Dual-Path Style Learning for End-to-End Noise-Robust Speech Recognition
Interactive Feature Fusion for End-to-End Noise-Robust Speech Recognition
DPSL-ASR is a novel method for end-to-end noise-robust speech recognition. It extends our prior work IFF-Net (Interactive Feature Fusion Network) with dual-path inputs and style learning, which achieves better ASR performance on Robust Automatic Transcription of Speech (RATS) and CHiME-4 datasets.
Left figure: (a) joint SE-ASR approach, (b) IFF-Net baseline, (c) our proposed DPSL-ASR approach.
Right figure: back-end ASR module with style learning and consistency loss in our DPSL-ASR. The dashed arrows denote sharing parameters.

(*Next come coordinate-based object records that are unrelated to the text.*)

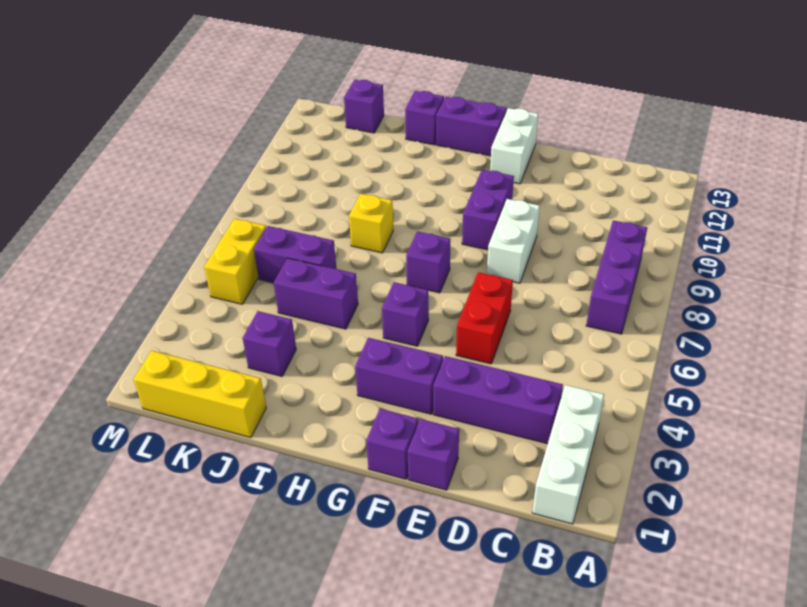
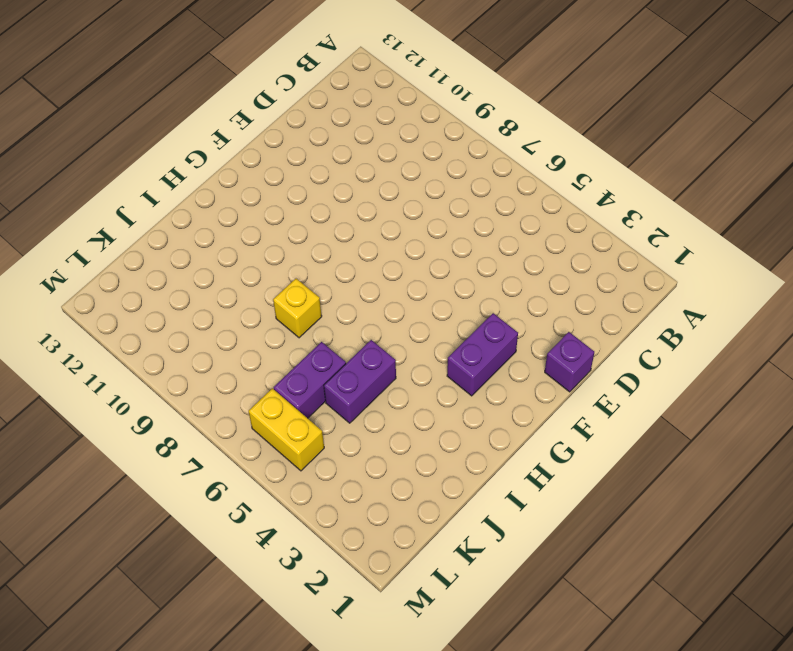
none -> white 1x3 brick [532,385,604,524]
none -> purple 1x3 brick [586,220,647,334]
none -> purple 1x3 brick [433,356,563,444]

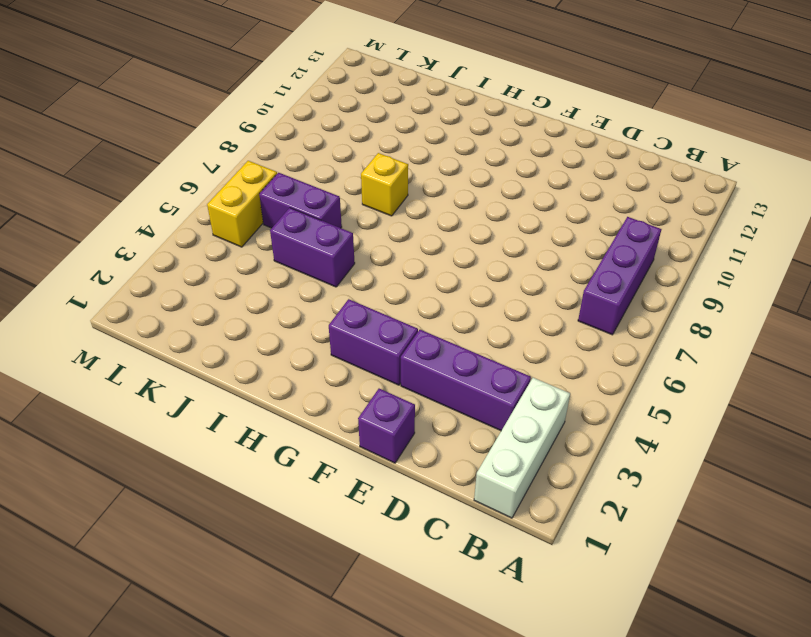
none -> red 1x2 brick [456,272,513,364]
none -> white 1x2 brick [487,199,540,283]
none -> purple 1x1 brick [366,409,418,479]

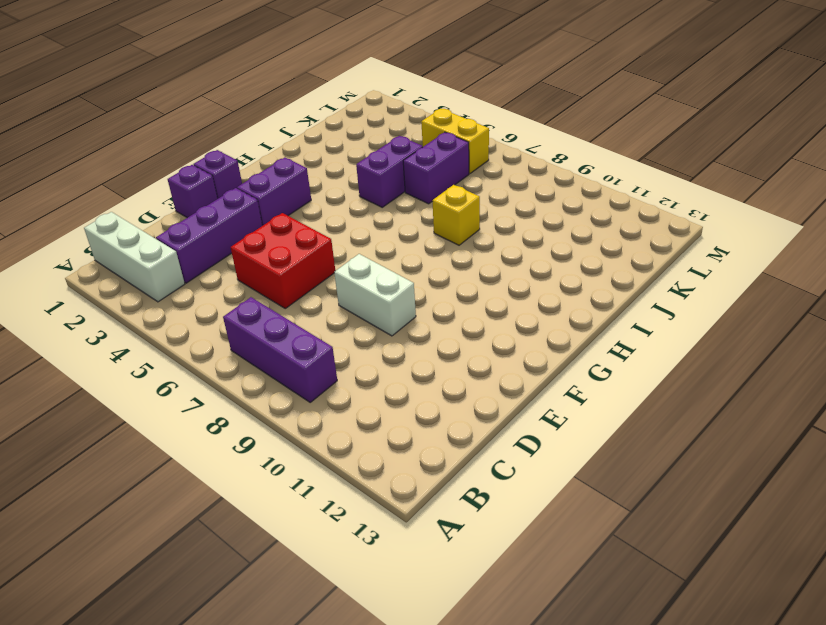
red 2x2 brick [231,213,335,308] -> red 1x2 brick [456,272,513,364]
none -> purple 1x2 brick [462,170,514,250]
none -> white 1x2 brick [490,108,538,184]
none -> purple 1x1 brick [382,282,429,346]

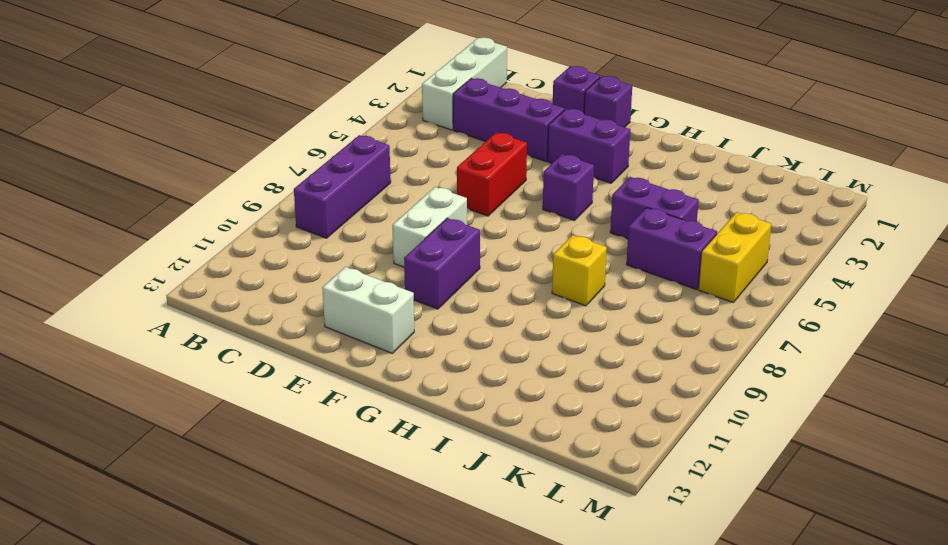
white 1x2 brick [322,267,414,353] -> white 1x2 brick turned to [490,108,538,184]
none -> purple 1x1 brick [406,231,450,293]
none -> purple 1x2 brick [436,97,506,156]
none -> purple 1x1 brick [405,91,444,145]

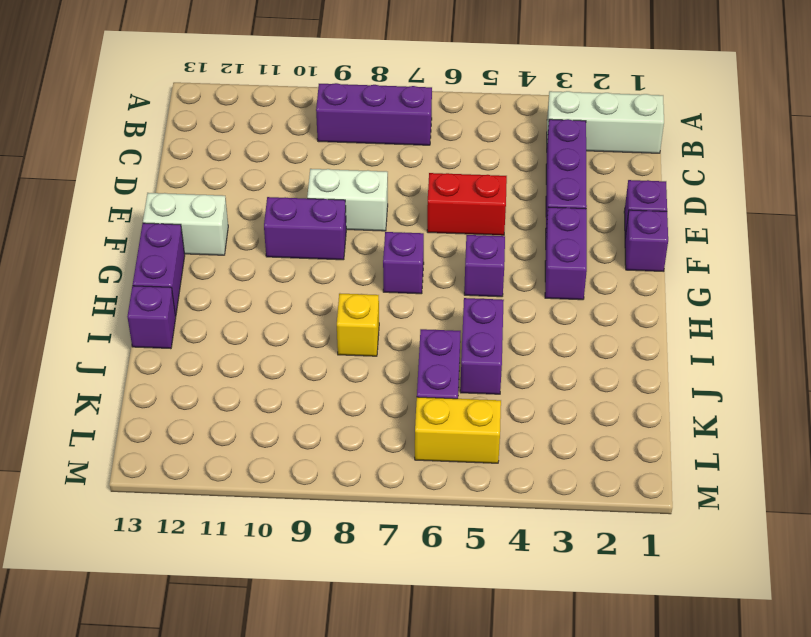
none -> yellow 1x3 brick [134,351,266,438]
none -> purple 1x1 brick [243,311,296,376]
none -> purple 1x1 brick [344,80,384,133]

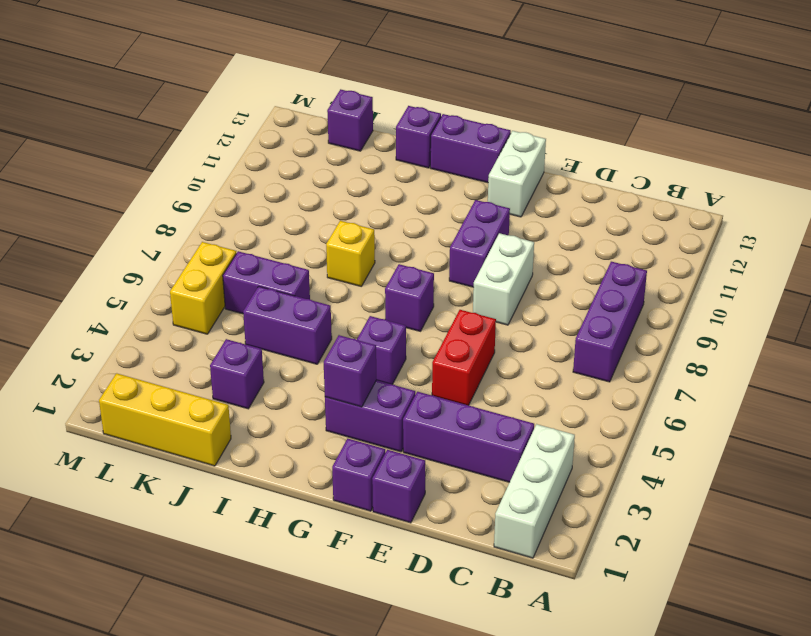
purple 1x1 brick [324,335,376,407] -> none

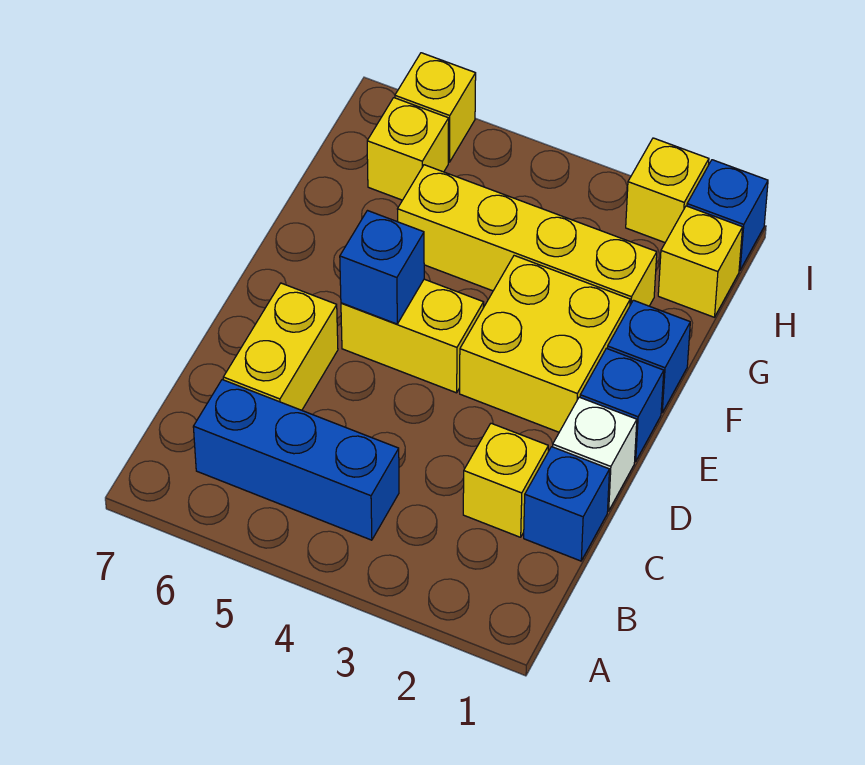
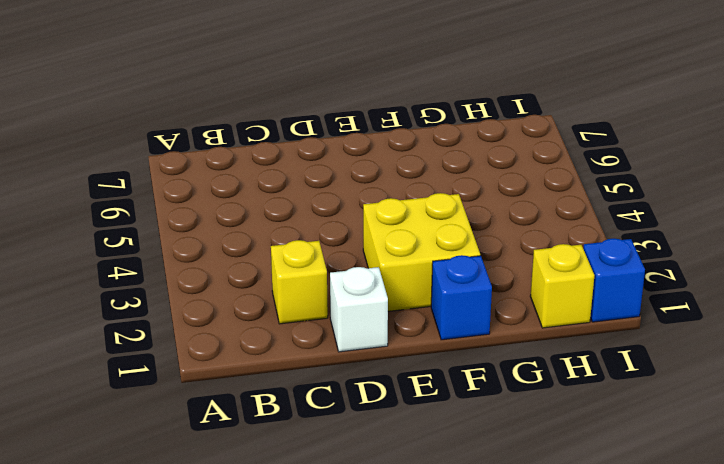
none -> blue 1x3 brick [193,380,399,540]
none -> blue 1x1 brick [524,447,610,561]
none -> yellow 1x2 brick [223,283,338,410]

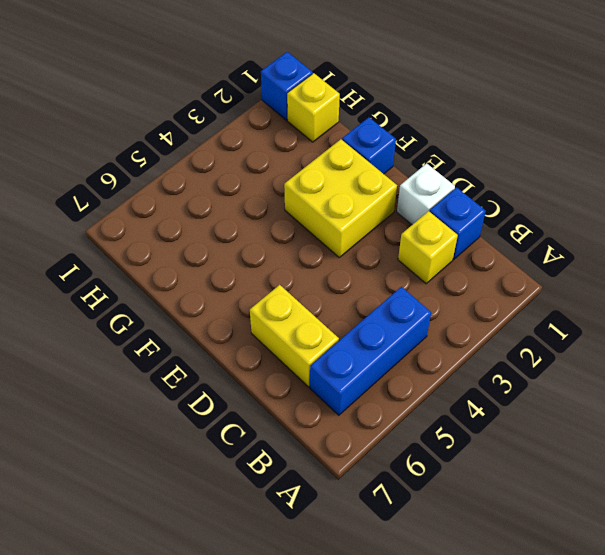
none -> blue 1x1 brick [580,348,664,462]
none -> yellow 1x2 brick [341,279,484,393]
none -> yellow 1x4 brick [398,165,657,306]

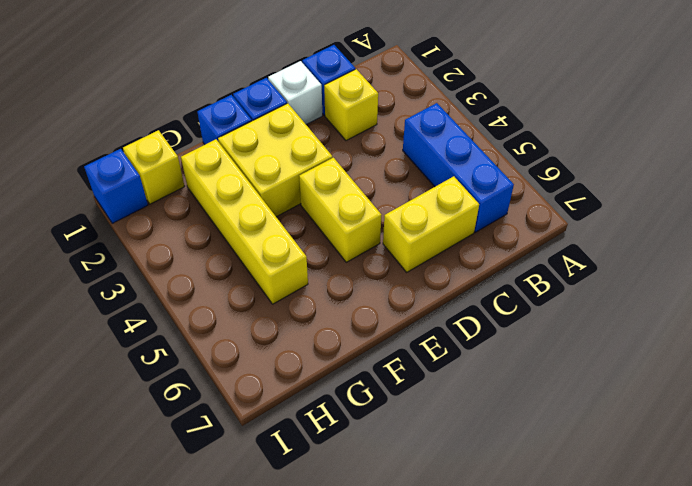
none -> yellow 1x1 brick [367,98,449,200]
none -> yellow 1x1 brick [626,138,709,242]
none -> yellow 1x1 brick [395,53,476,162]

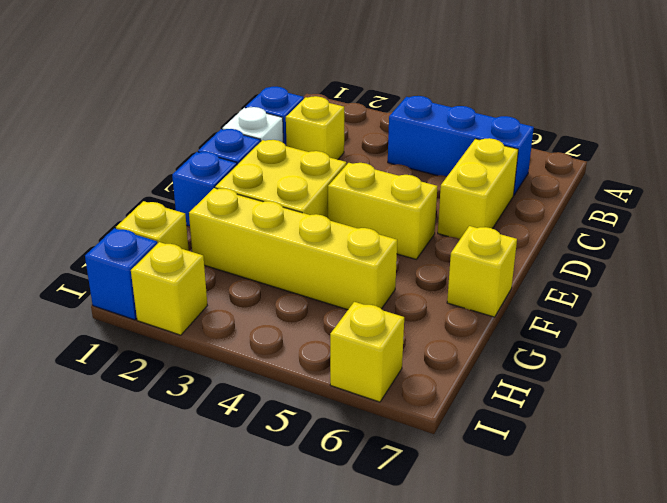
yellow 1x1 brick [447,226,517,317] -> yellow 1x1 brick moved to [367,98,449,200]
none -> blue 1x1 brick [340,211,424,324]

If you find DPSL-ASR or IFF-Net useful in your research, please kindly use the following BibTeX entry for citation:
@inproceedings{hu2023dual,
title={Dual-Path Style Learning for End-to-End Noise-Robust Speech Recognition},
author={Hu, Yuchen and Hou, Nana and Chen, Chen and Chng, Eng Siong},
booktitle={INTERSPEECH},
year={2023}
}
@inproceedings{hu2022interactive,
title={Interactive Feature Fusion for End-to-End Noise-Robust Speech Recognition},
author={Hu, Yuchen and Hou, Nana and Chen, Chen and Chng, Eng Siong},
booktitle={ICASSP 2022-2022 IEEE International Conference on Acoustics, Speech and Signal Processing (ICASSP)},
pages={6292--6296},
year={2022},
organization={IEEE}
}
Our code implementation is based on ESPnet (v.0.9.6), please kindly use the following commands for installation.
git clone https://github.com/YUCHEN005/DPSL-ASR.git
cd DPSL-ASR
pip install -e .
Experiment directory is at egs2/rats_chA/asr_with_enhancement/
, and the network code is at espnet2/asr/dpsl_asr.py
.